Seitentext
Ich kenne die Bezeichnungen Uni-/Bidirektional nur aus der Objektorientierten Welt. Aus der Relationalen Welt kenne ich das nicht. Es gibt zwar in ER-Diagrammen auch Pfeile, die drücken aber nicht die Navigationsrichtung aus, sondern das REFERENCES eines Fremdschlüssels.


----------



## JanHH (20. Mrz 2012)

Naja, die "Bidirektionalität" bezieht sich halt darauf, ob man per JPA von einem Objekt jeweils auf das andere zugreifen kann (also, wie schon geschrieben, die Navigierbarkeit). Das andere ist ja eher ein theoretisches Konzept. Die Items-Tabelle hat eine Order-Spalte, und wir wissen was damit gemeint ist und wie die beiden in Verbindung zueinander stehen. Aber das muss man JPA ja auch entsprechend klar machen.

Order A enthält Item B, entsprechend gehört Item B zu Order A. JPA weiss das, da sich beide Annotationen auf dieselbe Fremdschlüssel-Spalte beziehen.

Es wäre ja auch denkbar, dass Order A Item B enthält, aber von Sicht von Item B aus Item B "denkt", es würde zu Order C gehören. Das wäre dann natürlich ein Fehler, aber von der Struktur her die Konsequenz, wenn bei beiden Kardinalitäten nicht dieselbe Fremdschlüssel-Spalte angegeben werden würde.


----------

Datenauszug
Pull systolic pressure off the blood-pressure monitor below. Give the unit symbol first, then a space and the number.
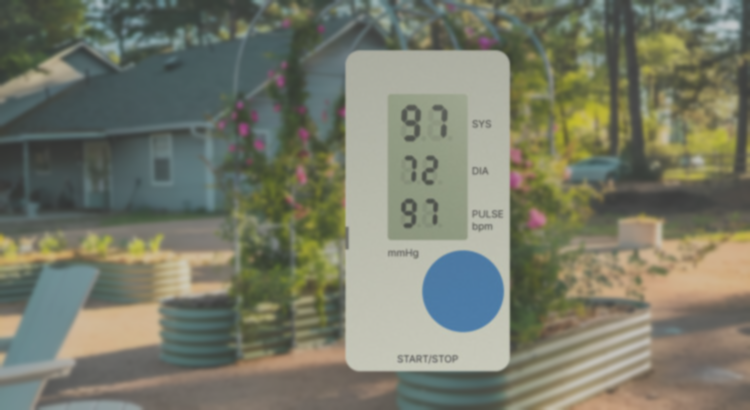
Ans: mmHg 97
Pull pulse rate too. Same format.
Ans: bpm 97
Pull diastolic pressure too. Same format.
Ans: mmHg 72
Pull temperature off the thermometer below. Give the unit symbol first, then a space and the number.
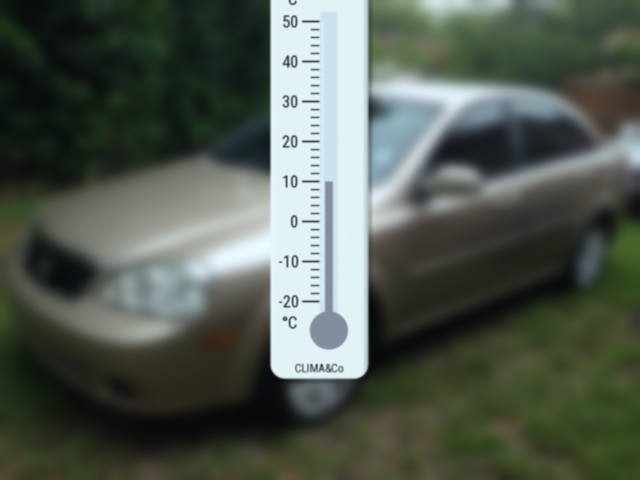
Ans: °C 10
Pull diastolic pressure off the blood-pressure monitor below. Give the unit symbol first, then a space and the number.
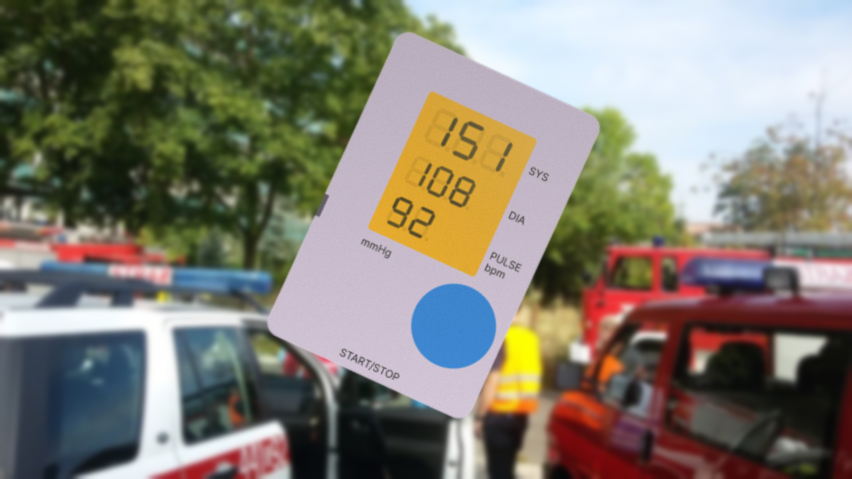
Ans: mmHg 108
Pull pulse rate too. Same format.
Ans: bpm 92
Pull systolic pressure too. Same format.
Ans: mmHg 151
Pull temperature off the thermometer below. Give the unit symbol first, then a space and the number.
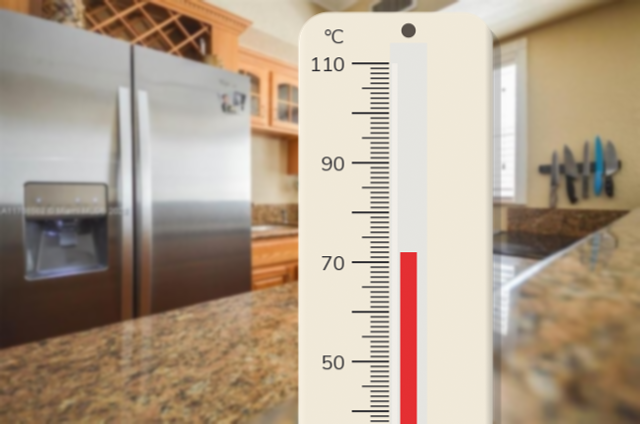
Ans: °C 72
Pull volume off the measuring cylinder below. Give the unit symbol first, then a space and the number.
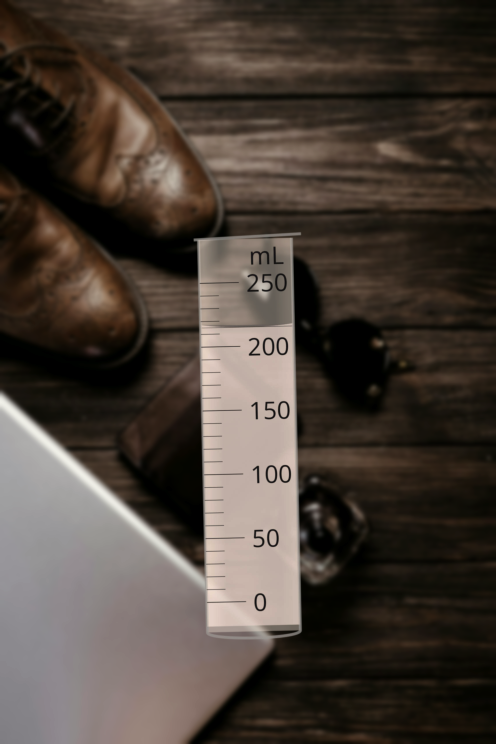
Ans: mL 215
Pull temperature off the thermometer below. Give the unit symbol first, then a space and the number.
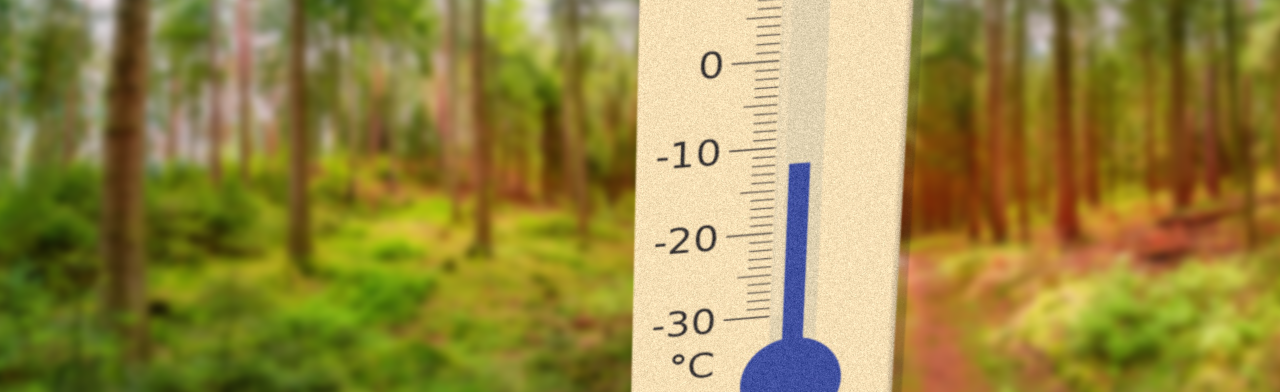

Aufgabe A
Woran erkennt JPA laut dem Seitentext, dass Item B zu Order A gehört?
Aufgabe B
Schreiben Sie die Zeilen der Einträge ab, beginnend mit der Zeile, die „Pull volume off“ enthält, bis zum Ende der Einträge. Lassen Sie die Bilder dabei weg.

Schriftliche Antwort A
Daran, dass sich beide Annotationen auf dieselbe Fremdschlüssel-Spalte beziehen.

Schriftliche Antwort B
Pull volume off the measuring cylinder below. Give the unit symbol first, then a space and the number.
Ans: mL 215
Pull temperature off the thermometer below. Give the unit symbol first, then a space and the number.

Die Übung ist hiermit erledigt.